From the listing below, extract each line containing the string "begin".

= = = =

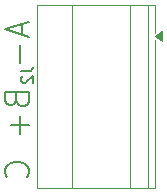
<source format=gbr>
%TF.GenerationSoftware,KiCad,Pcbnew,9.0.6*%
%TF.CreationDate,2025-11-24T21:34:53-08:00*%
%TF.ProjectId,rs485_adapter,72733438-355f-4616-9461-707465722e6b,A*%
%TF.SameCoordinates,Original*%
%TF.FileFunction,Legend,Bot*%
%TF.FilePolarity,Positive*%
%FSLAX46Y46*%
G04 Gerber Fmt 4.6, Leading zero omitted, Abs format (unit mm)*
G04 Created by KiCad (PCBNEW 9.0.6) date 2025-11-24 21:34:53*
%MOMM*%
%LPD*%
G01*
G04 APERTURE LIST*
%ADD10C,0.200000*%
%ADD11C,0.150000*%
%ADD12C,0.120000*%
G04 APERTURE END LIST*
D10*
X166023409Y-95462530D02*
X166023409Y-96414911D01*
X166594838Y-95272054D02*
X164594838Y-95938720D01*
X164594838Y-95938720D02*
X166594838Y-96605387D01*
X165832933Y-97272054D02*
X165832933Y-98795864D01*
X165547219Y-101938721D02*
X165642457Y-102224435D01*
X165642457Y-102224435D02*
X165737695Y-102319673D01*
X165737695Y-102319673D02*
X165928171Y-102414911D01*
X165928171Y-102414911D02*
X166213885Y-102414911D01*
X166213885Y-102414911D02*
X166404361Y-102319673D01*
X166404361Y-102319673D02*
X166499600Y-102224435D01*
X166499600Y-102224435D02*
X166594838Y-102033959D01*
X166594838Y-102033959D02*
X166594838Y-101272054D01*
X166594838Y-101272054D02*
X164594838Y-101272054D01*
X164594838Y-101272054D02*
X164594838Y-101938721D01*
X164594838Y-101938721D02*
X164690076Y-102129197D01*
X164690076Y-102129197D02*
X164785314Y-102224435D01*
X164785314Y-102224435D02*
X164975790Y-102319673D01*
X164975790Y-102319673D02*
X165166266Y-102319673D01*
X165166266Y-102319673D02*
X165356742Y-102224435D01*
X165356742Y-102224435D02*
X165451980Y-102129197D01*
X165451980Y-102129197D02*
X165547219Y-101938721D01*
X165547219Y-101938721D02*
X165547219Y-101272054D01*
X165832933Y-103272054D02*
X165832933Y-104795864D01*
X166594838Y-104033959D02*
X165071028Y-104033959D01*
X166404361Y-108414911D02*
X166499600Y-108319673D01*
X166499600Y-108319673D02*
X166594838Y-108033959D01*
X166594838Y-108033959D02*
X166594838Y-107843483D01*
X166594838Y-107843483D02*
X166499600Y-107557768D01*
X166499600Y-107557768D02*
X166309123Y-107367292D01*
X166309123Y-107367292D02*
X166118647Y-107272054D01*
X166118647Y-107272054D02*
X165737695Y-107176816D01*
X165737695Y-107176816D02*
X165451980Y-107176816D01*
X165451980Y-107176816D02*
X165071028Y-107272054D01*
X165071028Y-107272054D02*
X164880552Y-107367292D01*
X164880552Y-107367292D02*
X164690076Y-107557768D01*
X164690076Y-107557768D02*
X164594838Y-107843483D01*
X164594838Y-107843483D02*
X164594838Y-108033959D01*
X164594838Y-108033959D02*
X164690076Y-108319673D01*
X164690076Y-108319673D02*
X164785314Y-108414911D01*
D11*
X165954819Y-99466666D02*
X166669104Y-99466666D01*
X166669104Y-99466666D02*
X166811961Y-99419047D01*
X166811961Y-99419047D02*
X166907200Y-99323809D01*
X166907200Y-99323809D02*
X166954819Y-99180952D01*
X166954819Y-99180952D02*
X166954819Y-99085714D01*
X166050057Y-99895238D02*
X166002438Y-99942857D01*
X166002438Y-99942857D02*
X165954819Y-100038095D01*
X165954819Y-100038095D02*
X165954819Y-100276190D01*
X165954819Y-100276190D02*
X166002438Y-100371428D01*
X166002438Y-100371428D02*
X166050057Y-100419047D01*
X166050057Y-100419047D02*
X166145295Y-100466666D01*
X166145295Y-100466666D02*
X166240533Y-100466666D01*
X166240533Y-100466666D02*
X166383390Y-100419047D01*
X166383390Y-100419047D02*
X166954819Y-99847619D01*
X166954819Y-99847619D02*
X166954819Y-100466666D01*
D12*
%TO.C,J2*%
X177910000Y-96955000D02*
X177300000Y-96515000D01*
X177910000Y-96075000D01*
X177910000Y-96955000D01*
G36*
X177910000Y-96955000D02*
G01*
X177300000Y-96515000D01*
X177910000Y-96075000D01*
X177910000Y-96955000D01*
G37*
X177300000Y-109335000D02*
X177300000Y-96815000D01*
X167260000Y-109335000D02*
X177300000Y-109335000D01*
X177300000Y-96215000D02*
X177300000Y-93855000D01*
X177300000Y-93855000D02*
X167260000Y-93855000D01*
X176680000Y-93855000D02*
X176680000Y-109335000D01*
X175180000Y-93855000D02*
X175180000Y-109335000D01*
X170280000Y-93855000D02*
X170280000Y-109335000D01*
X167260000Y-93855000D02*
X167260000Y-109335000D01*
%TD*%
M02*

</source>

= = = =

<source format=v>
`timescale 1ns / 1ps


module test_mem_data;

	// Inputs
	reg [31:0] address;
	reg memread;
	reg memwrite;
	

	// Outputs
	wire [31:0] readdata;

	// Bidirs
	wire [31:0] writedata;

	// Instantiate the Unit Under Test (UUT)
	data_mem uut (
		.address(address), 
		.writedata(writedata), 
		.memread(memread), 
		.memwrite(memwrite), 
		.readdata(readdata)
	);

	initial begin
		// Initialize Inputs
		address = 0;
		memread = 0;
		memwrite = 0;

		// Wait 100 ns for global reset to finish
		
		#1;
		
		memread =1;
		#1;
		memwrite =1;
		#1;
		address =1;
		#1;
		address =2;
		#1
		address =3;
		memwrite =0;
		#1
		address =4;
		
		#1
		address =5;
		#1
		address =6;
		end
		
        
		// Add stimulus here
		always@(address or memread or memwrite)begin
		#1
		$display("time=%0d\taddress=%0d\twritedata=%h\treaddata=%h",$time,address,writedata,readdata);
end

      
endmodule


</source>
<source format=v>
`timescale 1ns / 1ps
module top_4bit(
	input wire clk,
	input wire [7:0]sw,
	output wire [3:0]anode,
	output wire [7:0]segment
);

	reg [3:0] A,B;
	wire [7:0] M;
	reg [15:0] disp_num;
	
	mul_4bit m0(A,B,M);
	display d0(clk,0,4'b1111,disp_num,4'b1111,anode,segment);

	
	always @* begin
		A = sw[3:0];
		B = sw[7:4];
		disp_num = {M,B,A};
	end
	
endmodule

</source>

= = = =

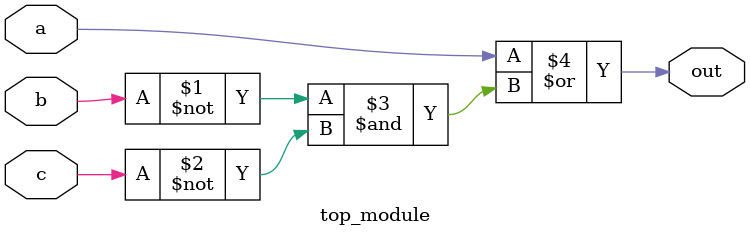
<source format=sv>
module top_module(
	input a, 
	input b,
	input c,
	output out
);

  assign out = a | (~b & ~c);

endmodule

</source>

= = = =

-- Final answer --
	initial begin
		always@(address or memread or memwrite)begin
	always @* begin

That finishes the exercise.